Abstract
1. Introduction
2. Motivating example
3. Modeling
4. Cases
5. Conclusion
Acknowledgments
References
Abstract
Data envelopment analysis (DEA) is a technique for identifying the best practices of a given set of decision-making units (DMUs) whose performance is categorized by multiple performance metrics that are classified as inputs and outputs. Although DEA is regarded as non-parametric, the sample size can be an issue of great importance in determining the efficiency scores for the evaluated units, empirically, when the use of too many inputs and outputs may result in a significant number of DMUs being rated as efficient. In the DEA literature, empirical rules have been established to avoid too many DMUs being rated as efficient. These empirical thresholds relate the number of variables with the number of observations. When the number of DMUs is below the empirical threshold levels, the discriminatory power among the DMUs may weaken, which leads to the data set not being suitable to apply traditional DEA models. In the literature, the lack of discrimination is often referred to as the “curse of dimensionality”. To overcome this drawback, we provide a simple approach to increase the discriminatory power between efficient and inefficient DMUs using the well-known pure DEA model, which considers either inputs only or outputs only. Three real cases, namely printed circuit boards, Greek banks, and quality of life in Fortune’s best cities, have been discussed to illustrate the proposed approach.
Introduction
Data envelopment analysis (DEA) is an excellent management science tool that measures the relative performance of a set of entities or decision-making units (DMUs) with multiple performance measures that are classified as inputs and outputs.

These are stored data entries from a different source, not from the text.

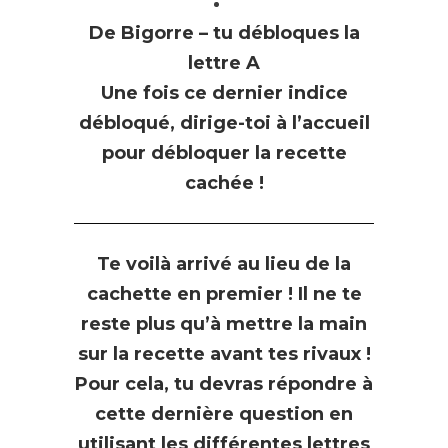
De Bigorre – tu débloques la
lettre A
Une fois ce dernier indice
débloqué, dirige-toi à l’accueil
pour débloquer la recette
cachée !
Te voilà arrivé au lieu de la
cachette en premier ! Il ne te
reste plus qu’à mettre la main
sur la recette avant tes rivaux !
Pour cela, tu devras répondre à
cette dernière question en
utilisant les différentes lettres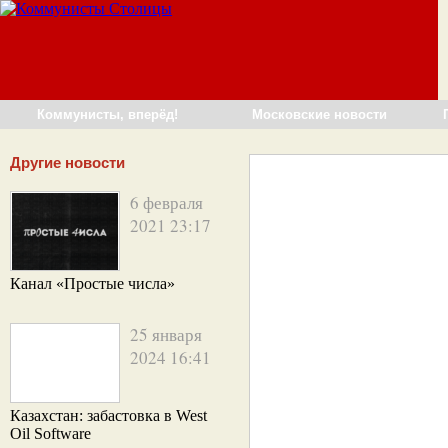
Коммунисты, вперёд!
Московские новости
Другие новости
6 февраля
2021 23:17
Канал «Простые числа»
25 января
2024 16:41
Казахстан: забастовка в West
Oil Software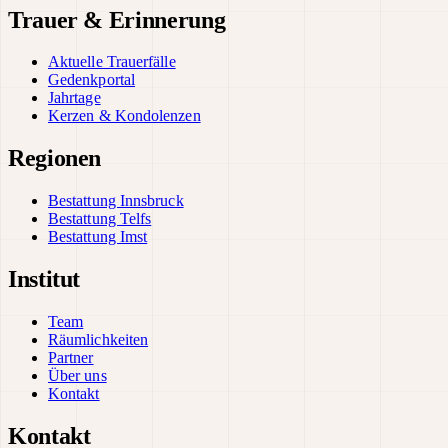
Trauer & Erinnerung
Aktuelle Trauerfälle
Gedenkportal
Jahrtage
Kerzen & Kondolenzen
Regionen
Bestattung Innsbruck
Bestattung Telfs
Bestattung Imst
Institut
Team
Räumlichkeiten
Partner
Über uns
Kontakt
Kontakt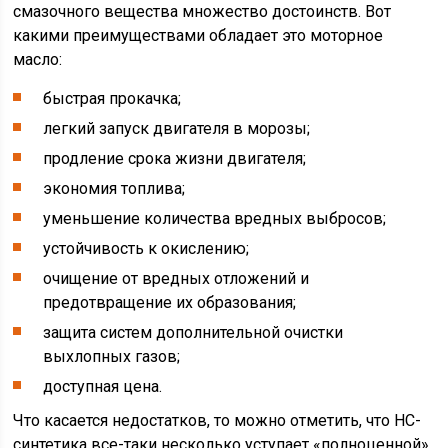
смазочного вещества множество достоинств. Вот
какими преимуществами обладает это моторное
масло:
быстрая прокачка;
легкий запуск двигателя в морозы;
продление срока жизни двигателя;
экономия топлива;
уменьшение количества вредных выбросов;
устойчивость к окислению;
очищение от вредных отложений и
предотвращение их образования;
защита систем дополнительной очистки
выхлопных газов;
доступная цена.
Что касается недостатков, то можно отметить, что НС-
синтетика все-таки несколько уступает «полноценной»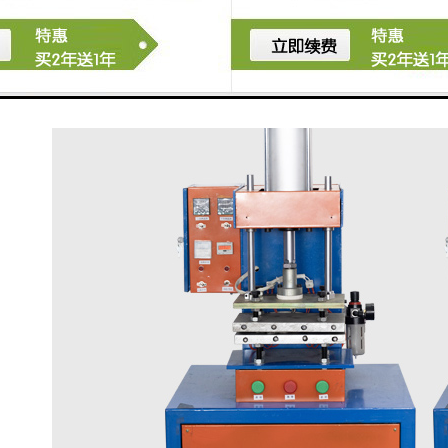
数据后关闭，对整机进行清洁工作。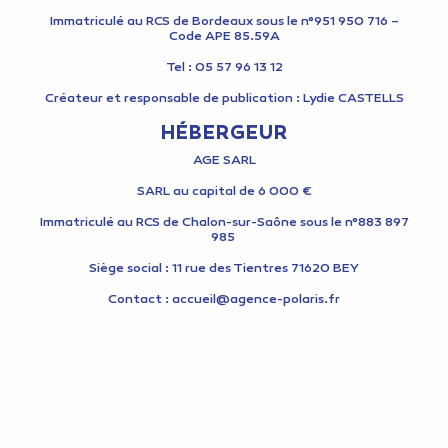
Immatriculé au RCS de Bordeaux sous le n°951 950 716 –
Code APE 85.59A
Tel : 05 57 96 13 12
Créateur et responsable de publication : Lydie CASTELLS
HÉBERGEUR
AGE SARL
SARL au capital de 6 000 €
Immatriculé au RCS de Chalon-sur-Saône sous le n°883 897
985
Siège social : 11 rue des Tientres 71620 BEY
Contact : accueil@agence-polaris.fr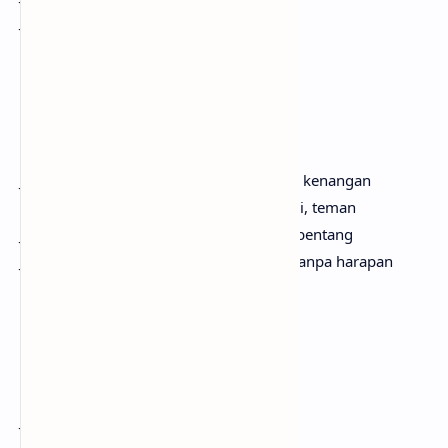
Jangan kau lewatkan tanpa harapan
Berdiri, teman (oh, berdiri, teman)
Dengan harapan (dengan harapan)
Berdiri, teman (berdiri, teman)
Jangan kau jadikan (jangan jadikan) satu kenangan
Yang memilukan (satu kenangan), berdiri, teman
Jalan begitu (berdiri, teman) panjang terbentang
Jangan kau lewatkan (dengan harapan) tanpa harapan
Berdiri, teman
Berdiri, teman
Berdiri, teman (oh-oh)
Jangan kau jadikan satu kenangan
Yang memilukan, berdiri, teman (oh-oh)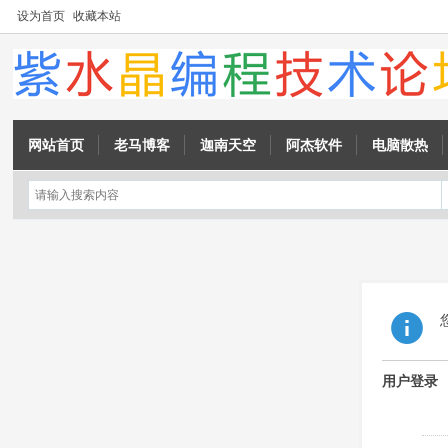
设为首页
收藏本站
网站首页
老马博客
迦南天空
阿杰软件
电脑散热
用户登录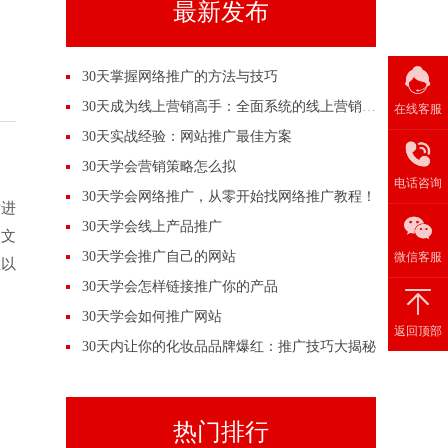
最新发布
30天掌握网络推广的方法与技巧
30天成为线上营销高手：全面系统的线上营销培训
在线客服
30天实战经验：网站推广最佳方案
30天学会营销策略怎么拟
电话咨询
30天学会网络推广，从零开始找网络推广教程！
后进
30天学会线上产品推广
的文
30天学会推广自己的网站
微信客服
息以
30天学会怎样链接推广你的产品
30天学会如何推广网站
返回顶部
30天内让你的化妆品品牌爆红：推广技巧大揭秘
热门排行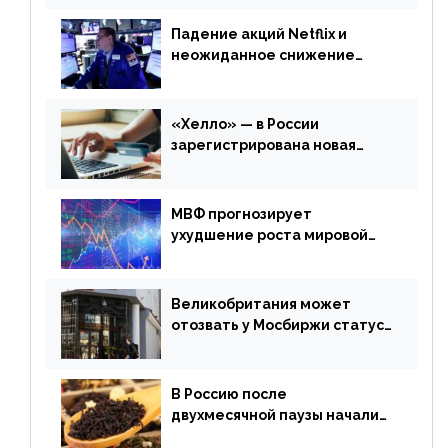
Падение акций Netflix и
неожиданное снижение
запасов нефти в США. Обзор
финансового рынка от 20
апреля
«Хелло» — в России
зарегистрирована новая
платежная система
МВФ прогнозирует
ухудшение роста мировой
экономики. Обзор
финансового рынка от 19
апреля
Великобритания может
отозвать у Мосбиржи статус
признанной биржи
В Россию после
двухмесячной паузы начали
поставлять индийские чай и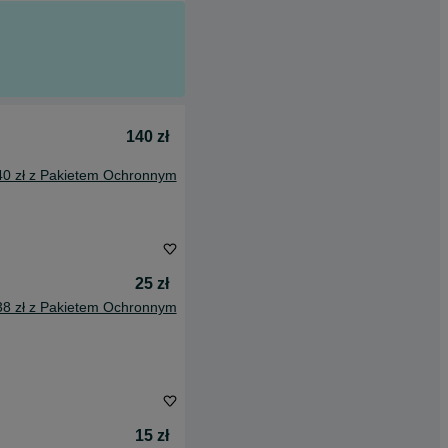
140 zł
40 zł z Pakietem Ochronnym
25 zł
38 zł z Pakietem Ochronnym
15 zł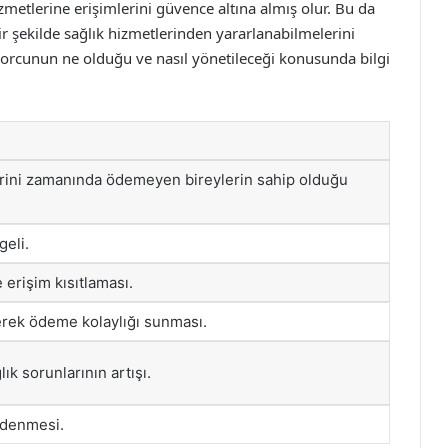
zmetlerine erişimlerini güvence altına almış olur. Bu da
bir şekilde sağlık hizmetlerinden yararlanabilmelerini
 borcunun ne olduğu ve nasıl yönetileceği konusunda bilgi
erini zamanında ödemeyen bireylerin sahip olduğu
geli.
e erişim kısıtlaması.
rerek ödeme kolaylığı sunması.
k sorunlarının artışı.
ödenmesi.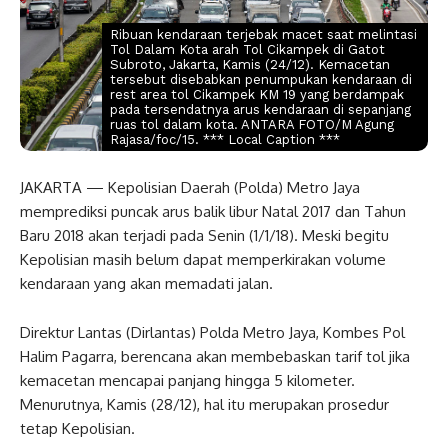
Ribuan kendaraan terjebak macet saat melintasi
Tol Dalam Kota arah Tol Cikampek di Gatot
Subroto, Jakarta, Kamis (24/12). Kemacetan
tersebut disebabkan penumpukan kendaraan di
rest area tol Cikampek KM 19 yang berdampak
pada tersendatnya arus kendaraan di sepanjang
ruas tol dalam kota. ANTARA FOTO/M Agung
Rajasa/foc/15. *** Local Caption ***
JAKARTA — Kepolisian Daerah (Polda) Metro Jaya
memprediksi puncak arus balik libur Natal 2017 dan Tahun
Baru 2018 akan terjadi pada Senin (1/1/18). Meski begitu
Kepolisian masih belum dapat memperkirakan volume
kendaraan yang akan memadati jalan.
Direktur Lantas (Dirlantas) Polda Metro Jaya, Kombes Pol
Halim Pagarra, berencana akan membebaskan tarif tol jika
kemacetan mencapai panjang hingga 5 kilometer.
Menurutnya, Kamis (28/12), hal itu merupakan prosedur
tetap Kepolisian.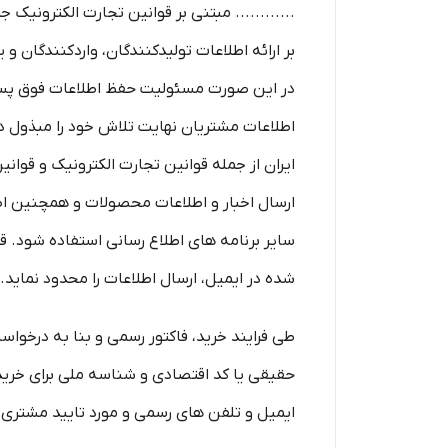
............ مبتنی بر قوانین تجارت الکترونیک
بر ارائه اطلاعات تولیدکنندگان، واردکنندگان 
در این صورت مسئولیت حفظ اطلاعات فوق پس از 
اطلاعات مشتریان نهایت تلاش خود را مبذول دار
ایران از جمله قوانین تجارت الکترونیک و قوانین 
ارسال اخبار و اطلاعات محصولات و همچنین ا
سایر برنامه های اطلاع رسانی استفاده شود.
شده در ایمیل، ارسال اطلاعات را محدود نماید.
طی فرایند خرید، فاکتور رسمی و بنا به درخوا
حقیقی یا کد اقتصادی و شناسه ملی برای خرید
ایمیل و تلفن­ های رسمی و مورد تایید مشتری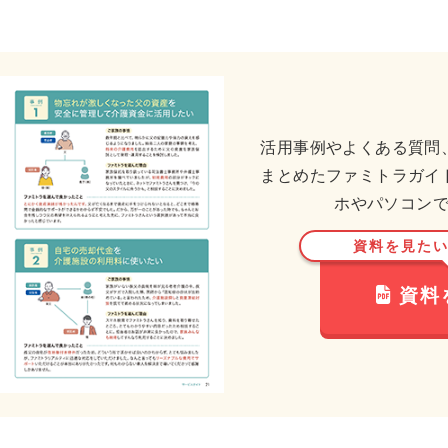
活用事例やよくある質問
まとめたファミトラガイ
ホやパソコン
資料を見た
資料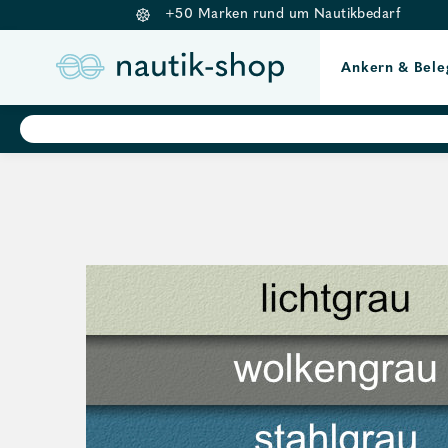
+50 Marken rund um Nautikbedarf
Ankern & Bele
Springe
Products
search
zum
Inhalt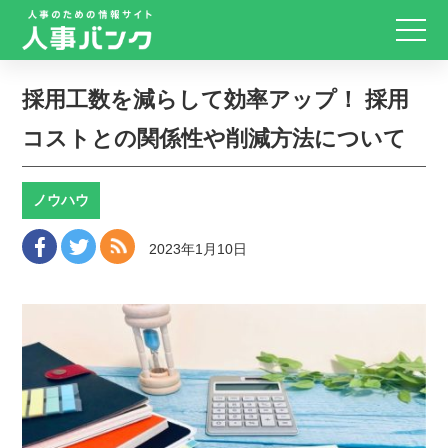
採用工数を減らして効率アップ！ 採用
コストとの関係性や削減方法について
ノウハウ
2023年1月10日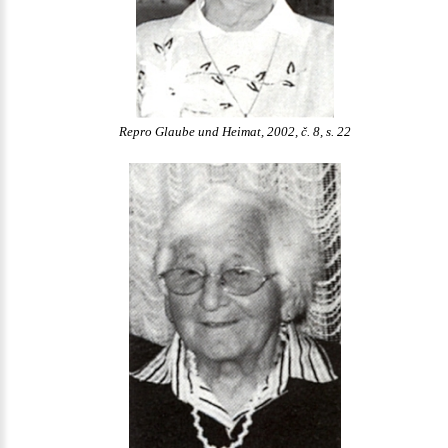
Repro Glaube und Heimat, 2002, č. 8, s. 22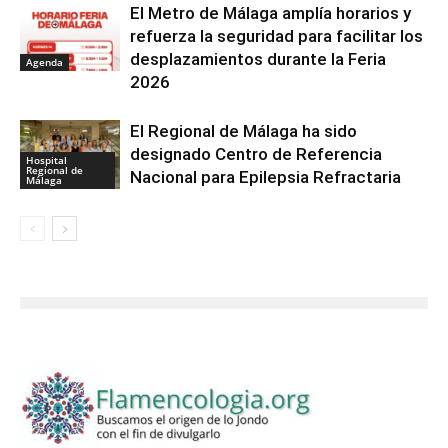
El Metro de Málaga amplía horarios y
refuerza la seguridad para facilitar los
desplazamientos durante la Feria
Agenda
2026
El Regional de Málaga ha sido
designado Centro de Referencia
Hospital
Regional de
Nacional para Epilepsia Refractaria
Málaga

Nevertheless, problems of discrimination between efficient and inefficient DMUs often arise when there is a relatively large number of performance measures (variables) when compared to the number of DMUs; this may lead to efficient units being incorrectly classified as inefficient and inefficient units being misclassified as efficient. As Adler and Yazhemsky (2010, p. 283) showed, “the latter occurs particularly frequently with small data sets under the assumption of variable returns-to-scale”. In the literature, the lack of discrimination is often referred to as the “curse of dimensionality” (e.g., Adler & Golany, 2007; Daraio & Simar, 2007). The lack of discriminating power has important implications, as in practice it can limit the managerial insights that can be drawn (Ghasemi, Ignatius, & Rezaee, 2019). In this sense, regarding the number of DMUs (sample size), it is quite clear that there are advantages to having larger data sets, as at a given number of DMUs, the efficiency score of each DMU can rely heavily on the number of variables (inputs and outputs) (Cinca & Molinero, 2004) – as such, the greater the number of variables, the less discerning the DEA analysis is (Jenkins & Anderson, 2003). Nevertheless, the literature indicates some empirical rules regarding the number of DMUs versus the number of inputs and outputs.